Looks like the new ‘E’ class is going to look a bit like the new ‘C’ class…
Look familiar? I did a double-take when I saw this and thought for a moment that the image had been mislabeled an ‘E’ when it should have been labeled a ‘C’. Then I looked closer. From the back it looks different enough though…
The trunk curves in a nicer way then my ‘C’, although I think the rear end look of my ‘C’ is pretty nice too. But it looks to my eye like the rear passenger doors on this new ‘E’ slope down a bit too much at the back. But if it’s got a longer wheelbase then the ‘C’ then that slope probably isn’t as bad as it looks. The tailpipes could have come right off my ‘C’. And for that matter, so could the front grille. Here’s what the new interior looks like…
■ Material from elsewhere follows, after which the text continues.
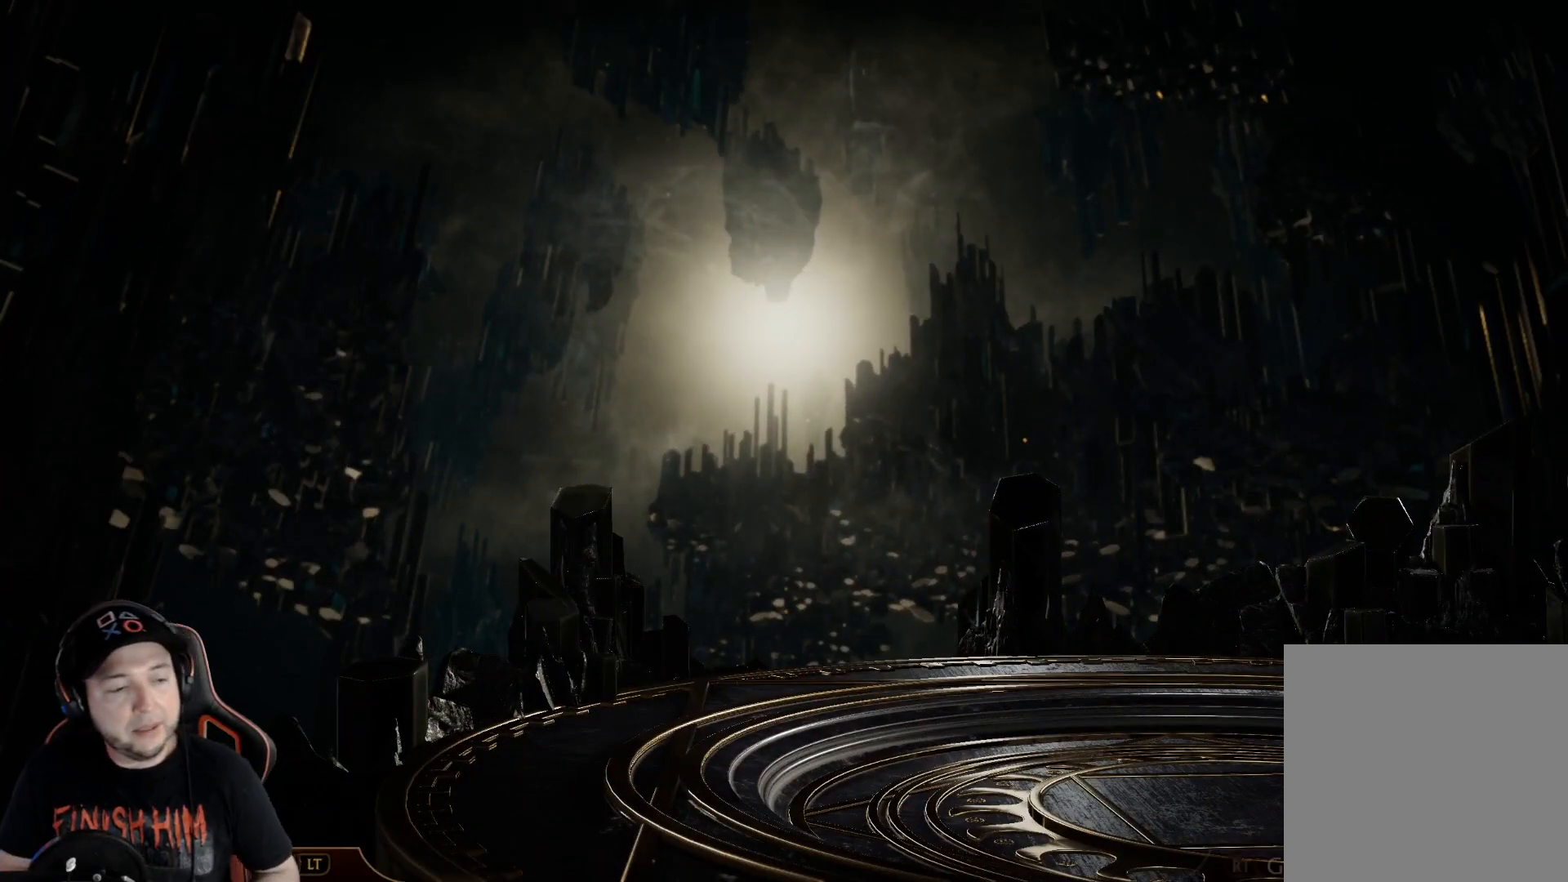
{"buttons": [], "left_stick": "center", "right_stick": "center", "events": []}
The door panels are almost identical to my ‘C’. They have the seat adjustment buttons on them and mine has them on the side of the seat, but that’s a fluke of the U.S. ‘C’ version only. Note the trapdoor for the nav system video display above the center air vents…just like in my ‘C’ class, only a tad wider. The controls on the console below it are almost identical to my ‘C’, except for their color scheme. It looks like there is an extra button next to the seat warmer buttons and that’s all. The instrument cluster is arranged a bit differently, and it looks like they’re all digital displays, whereas mine are real gauges, with a digital display in the center of the speedometer gauge. The steering wheel is identical to mine, again except for the color scheme. There’s more wood on the dash, but less on the center console. I’ll assume some center console wood can be added optionally. Otherwise, this new ‘E’ is only about as sumptuous on the inside as my ‘C’ and that can’t be right.
By the way…I really Like the fact that my video display can be tucked away while I’m driving. It’s distracting otherwise. When I need to see a detailed map or something it’s nice to bring it out. But once I have what I need off of it I like being able to tuck it back away.